• [Tugas Singkat A]
Ubah baris-baris data, mulai dari baris pertama data dan terus sampai baris yang memuat "Combined, do Answer", menjadi daftar bernomor tanpa baris kosong. Kedua ujungnya ikut dihitung.
══ Bacaan ══
PENGERTIAN TENTANG GEREJA
PENGERTIAN TENTANG GEREJA
( Oleh; Pdt
MSM Panjaitan, MTh)
Pendahuluan
Belakangan ini sering muncul di
media sosial perbincangan mengenai gereja ( Batak: huria), khususnya yang berhubungan
dengan HKBP. Apakah gereja itu, apakah
gereja sama dengan organisasi-organisasi lainnya di dunia ini, misalnya
organisasi kemasyarakatan, organisasi sosial-politik, dll. Dari sudut
keorganisasiannya mungkin ada persamaannya, yakni sama-sama mempunyai aturan
dan peraturannya, sama-sama-sama mempunyai pengurus yang memimpin atau
menyelenggarakan organisasi itu, dan sama-sama mempunyai anggota. Tetapi pada
hakekatnya gereja dan organisasi-oraganisasi yang bersifat duniawi itu sangat
berbeda sekali. Gereja adalah oraganisasi keagamaan Kristen, yang diyakini
walaupun berada di dunia ini tetapi bukan didirikan oleh manusia berdasarkan
kesepakatan bersama, tetapi didirikan
oleh Tuhan Allah melalui Roh Kudus sebagai persekutuan orang-orang yang percaya
kepada Yesus Kristus. Persekutuan itu sangat diperlukan sebagai wadah
mempersatukan warganya dalam menjalankan tugas panggilan yang diberikan oleh Tuhan
Allah sebagai pemilik dari gereja itu sendiri.
Semua agama membutuhkan suatu persekutuan yang juga menjadi sumber segala inspirasi keagamaan bagi umatnya.
Seandainya ada agama yang tidak mempunyai persekutuan, itu sama saja dengan
aliran-aliran filsafat. Sedangkan aliran-aliran yang anti agama sekalipun juga
membutuhkan suatu persekutuan pada satu-satu waktu tertentu. Seperti misalnya
Komunis juga mempunyai kumpulan-kumpulan,
partai-partai, yang selalu berkumpul secara rahasia. Karena adalah hakekat
manusia untuk mendapat inspirasi baru di dalam kumpulan-kumpulan yang bersifat
persekutuan.
Tetapi
di antara semua agama di dunia ini , terdapat pendapat yang bebeda mengenai
arti dari persekutuan itu. Di satu pihak ada yang menganggap persekutuan itu hanya sebagai perkumpulan orang-orang elit (
enlightene ones atau orang-orang yang mempunyai ilham). Dan di pihak lain ada yang berpendapat sebaliknya, yang
mengatakan bahwa agama itu adalah perkumpulan dari keseluruhan umatnya secara
horizontal, yang bersifat pergaulan sesama.
Hanya orang Kristenlah yang berhasil menghubungkan ke dua pendapat ini,
dalam pengertiannya mengenai gereja sebagai
persekutuan orang-orang percaya kepada Yesus Kristus.
═══
• [Tugas Singkat B]
Tulis ulang bagian bacaan tentang gereja mulai dari "Hanya orang Kristenlah" dan terus sampai "percaya kepada Yesus Kristus.", dengan mengganti "Yesus Kristus" menjadi "Kristus Yesus".
══ Data untuk Diolah ══
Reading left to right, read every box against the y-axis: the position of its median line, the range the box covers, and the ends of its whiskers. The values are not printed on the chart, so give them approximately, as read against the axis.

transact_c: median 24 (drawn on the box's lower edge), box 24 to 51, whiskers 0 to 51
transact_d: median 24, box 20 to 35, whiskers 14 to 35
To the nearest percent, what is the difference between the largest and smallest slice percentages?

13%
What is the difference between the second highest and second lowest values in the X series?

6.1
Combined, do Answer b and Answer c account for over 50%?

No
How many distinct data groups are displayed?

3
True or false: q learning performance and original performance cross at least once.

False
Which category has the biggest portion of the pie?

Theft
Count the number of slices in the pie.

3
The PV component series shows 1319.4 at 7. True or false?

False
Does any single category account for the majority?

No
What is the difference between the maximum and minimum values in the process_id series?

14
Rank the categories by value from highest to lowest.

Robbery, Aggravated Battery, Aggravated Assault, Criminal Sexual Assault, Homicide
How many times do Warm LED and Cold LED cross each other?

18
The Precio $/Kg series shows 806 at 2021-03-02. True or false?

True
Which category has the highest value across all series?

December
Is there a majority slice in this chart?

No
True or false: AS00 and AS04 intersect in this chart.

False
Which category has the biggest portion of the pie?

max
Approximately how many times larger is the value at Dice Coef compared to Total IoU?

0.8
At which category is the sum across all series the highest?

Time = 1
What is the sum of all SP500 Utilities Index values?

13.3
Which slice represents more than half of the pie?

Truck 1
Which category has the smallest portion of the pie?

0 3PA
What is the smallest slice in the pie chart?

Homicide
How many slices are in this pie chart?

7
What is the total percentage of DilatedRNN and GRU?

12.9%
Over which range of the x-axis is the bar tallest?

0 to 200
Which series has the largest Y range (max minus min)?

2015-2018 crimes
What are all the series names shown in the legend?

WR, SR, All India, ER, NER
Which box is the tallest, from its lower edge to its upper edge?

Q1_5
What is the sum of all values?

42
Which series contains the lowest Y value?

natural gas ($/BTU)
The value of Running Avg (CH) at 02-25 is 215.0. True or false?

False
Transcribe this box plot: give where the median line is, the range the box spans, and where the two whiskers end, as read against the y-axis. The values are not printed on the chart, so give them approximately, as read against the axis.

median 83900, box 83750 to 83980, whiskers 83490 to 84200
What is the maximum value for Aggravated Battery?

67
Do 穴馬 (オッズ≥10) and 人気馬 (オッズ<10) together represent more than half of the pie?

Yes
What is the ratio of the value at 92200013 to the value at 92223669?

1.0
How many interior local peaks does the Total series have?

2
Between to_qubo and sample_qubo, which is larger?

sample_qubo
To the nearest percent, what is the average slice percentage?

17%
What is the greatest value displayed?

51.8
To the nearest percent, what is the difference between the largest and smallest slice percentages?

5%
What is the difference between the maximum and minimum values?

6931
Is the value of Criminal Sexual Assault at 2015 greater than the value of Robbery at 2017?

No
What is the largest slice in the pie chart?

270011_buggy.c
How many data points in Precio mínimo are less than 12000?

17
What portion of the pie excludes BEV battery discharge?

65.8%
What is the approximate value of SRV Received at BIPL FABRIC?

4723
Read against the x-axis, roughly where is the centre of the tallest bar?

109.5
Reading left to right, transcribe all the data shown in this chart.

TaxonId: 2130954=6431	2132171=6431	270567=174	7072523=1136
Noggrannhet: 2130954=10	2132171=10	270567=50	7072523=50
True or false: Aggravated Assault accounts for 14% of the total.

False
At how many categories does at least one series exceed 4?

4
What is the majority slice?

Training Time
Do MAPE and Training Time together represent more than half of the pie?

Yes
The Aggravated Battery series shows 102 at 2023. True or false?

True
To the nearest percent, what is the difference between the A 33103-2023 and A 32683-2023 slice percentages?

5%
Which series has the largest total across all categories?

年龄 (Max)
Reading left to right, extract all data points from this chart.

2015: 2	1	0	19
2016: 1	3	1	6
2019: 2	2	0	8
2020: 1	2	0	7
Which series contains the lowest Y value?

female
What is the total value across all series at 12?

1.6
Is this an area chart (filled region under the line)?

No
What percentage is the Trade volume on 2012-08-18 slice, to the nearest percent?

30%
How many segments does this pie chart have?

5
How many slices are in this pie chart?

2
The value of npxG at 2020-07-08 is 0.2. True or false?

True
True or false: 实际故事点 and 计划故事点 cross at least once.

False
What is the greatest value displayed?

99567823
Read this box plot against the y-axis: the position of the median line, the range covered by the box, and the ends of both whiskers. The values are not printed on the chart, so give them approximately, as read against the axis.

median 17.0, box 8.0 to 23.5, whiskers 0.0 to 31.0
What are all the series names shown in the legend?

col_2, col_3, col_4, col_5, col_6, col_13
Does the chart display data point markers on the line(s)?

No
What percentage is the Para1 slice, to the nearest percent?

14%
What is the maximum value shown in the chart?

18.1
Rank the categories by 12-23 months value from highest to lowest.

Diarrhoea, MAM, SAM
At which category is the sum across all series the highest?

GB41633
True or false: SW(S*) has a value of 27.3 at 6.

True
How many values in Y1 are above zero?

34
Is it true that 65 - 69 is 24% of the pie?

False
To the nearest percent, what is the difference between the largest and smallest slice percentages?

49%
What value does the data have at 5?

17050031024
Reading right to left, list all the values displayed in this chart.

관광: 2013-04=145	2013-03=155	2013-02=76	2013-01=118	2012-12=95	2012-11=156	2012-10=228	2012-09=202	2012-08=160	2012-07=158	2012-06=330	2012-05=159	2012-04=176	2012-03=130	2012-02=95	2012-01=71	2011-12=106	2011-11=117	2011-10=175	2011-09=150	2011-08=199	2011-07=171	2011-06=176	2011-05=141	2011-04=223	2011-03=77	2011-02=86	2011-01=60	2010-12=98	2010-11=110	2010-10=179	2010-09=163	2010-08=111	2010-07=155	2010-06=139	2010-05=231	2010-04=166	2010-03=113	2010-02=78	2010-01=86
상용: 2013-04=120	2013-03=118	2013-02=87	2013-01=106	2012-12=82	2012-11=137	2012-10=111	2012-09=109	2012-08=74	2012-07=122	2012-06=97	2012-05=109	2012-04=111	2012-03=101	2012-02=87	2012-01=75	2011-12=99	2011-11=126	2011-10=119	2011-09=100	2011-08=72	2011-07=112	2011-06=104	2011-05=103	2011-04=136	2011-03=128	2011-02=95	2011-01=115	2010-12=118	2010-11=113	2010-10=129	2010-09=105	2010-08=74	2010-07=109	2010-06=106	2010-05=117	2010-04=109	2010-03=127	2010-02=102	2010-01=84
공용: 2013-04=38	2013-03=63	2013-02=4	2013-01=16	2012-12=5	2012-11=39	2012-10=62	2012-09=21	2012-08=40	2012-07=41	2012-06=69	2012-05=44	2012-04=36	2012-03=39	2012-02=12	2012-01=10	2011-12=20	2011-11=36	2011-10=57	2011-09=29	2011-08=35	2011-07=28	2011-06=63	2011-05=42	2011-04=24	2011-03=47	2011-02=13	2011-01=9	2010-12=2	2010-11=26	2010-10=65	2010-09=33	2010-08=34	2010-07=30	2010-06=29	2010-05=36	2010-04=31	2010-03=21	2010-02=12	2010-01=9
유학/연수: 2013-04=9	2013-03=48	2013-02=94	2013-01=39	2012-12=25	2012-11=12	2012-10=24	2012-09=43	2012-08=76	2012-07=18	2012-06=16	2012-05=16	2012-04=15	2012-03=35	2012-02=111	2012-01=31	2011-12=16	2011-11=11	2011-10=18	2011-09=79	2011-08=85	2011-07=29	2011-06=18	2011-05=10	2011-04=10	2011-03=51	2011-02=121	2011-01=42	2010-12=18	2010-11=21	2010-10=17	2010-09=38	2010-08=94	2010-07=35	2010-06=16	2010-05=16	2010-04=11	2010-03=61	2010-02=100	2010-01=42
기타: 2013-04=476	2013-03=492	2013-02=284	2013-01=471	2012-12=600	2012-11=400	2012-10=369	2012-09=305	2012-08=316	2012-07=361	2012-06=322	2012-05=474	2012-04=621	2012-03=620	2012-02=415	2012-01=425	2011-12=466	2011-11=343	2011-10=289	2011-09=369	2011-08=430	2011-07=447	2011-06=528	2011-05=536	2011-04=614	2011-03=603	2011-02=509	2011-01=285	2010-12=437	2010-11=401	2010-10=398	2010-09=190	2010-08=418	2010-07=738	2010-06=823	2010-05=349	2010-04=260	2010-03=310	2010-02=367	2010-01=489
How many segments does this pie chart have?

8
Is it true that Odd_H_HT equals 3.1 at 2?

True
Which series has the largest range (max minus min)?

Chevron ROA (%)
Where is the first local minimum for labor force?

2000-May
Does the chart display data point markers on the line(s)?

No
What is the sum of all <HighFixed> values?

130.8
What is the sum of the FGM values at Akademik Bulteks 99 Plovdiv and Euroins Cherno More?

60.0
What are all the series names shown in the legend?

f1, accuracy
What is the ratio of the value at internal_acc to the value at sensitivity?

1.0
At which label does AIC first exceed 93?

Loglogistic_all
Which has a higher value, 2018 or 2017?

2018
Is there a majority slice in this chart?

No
═══
• [Hasil A]
1. Reading left to right, read every box against the y-axis: the position of its median line, the range the box covers, and the ends of its whiskers. The values are not printed on the chart, so give them approximately, as read against the axis.
2. transact_c: median 24 (drawn on the box's lower edge), box 24 to 51, whiskers 0 to 51
3. transact_d: median 24, box 20 to 35, whiskers 14 to 35
4. To the nearest percent, what is the difference between the largest and smallest slice percentages?
5. 13%
6. What is the difference between the second highest and second lowest values in the X series?
7. 6.1
8. Combined, do Answer b and Answer c account for over 50%?

• [Hasil B]
Hanya orang Kristenlah yang berhasil menghubungkan ke dua pendapat ini,
dalam pengertiannya mengenai gereja sebagai
persekutuan orang-orang percaya kepada Kristus Yesus.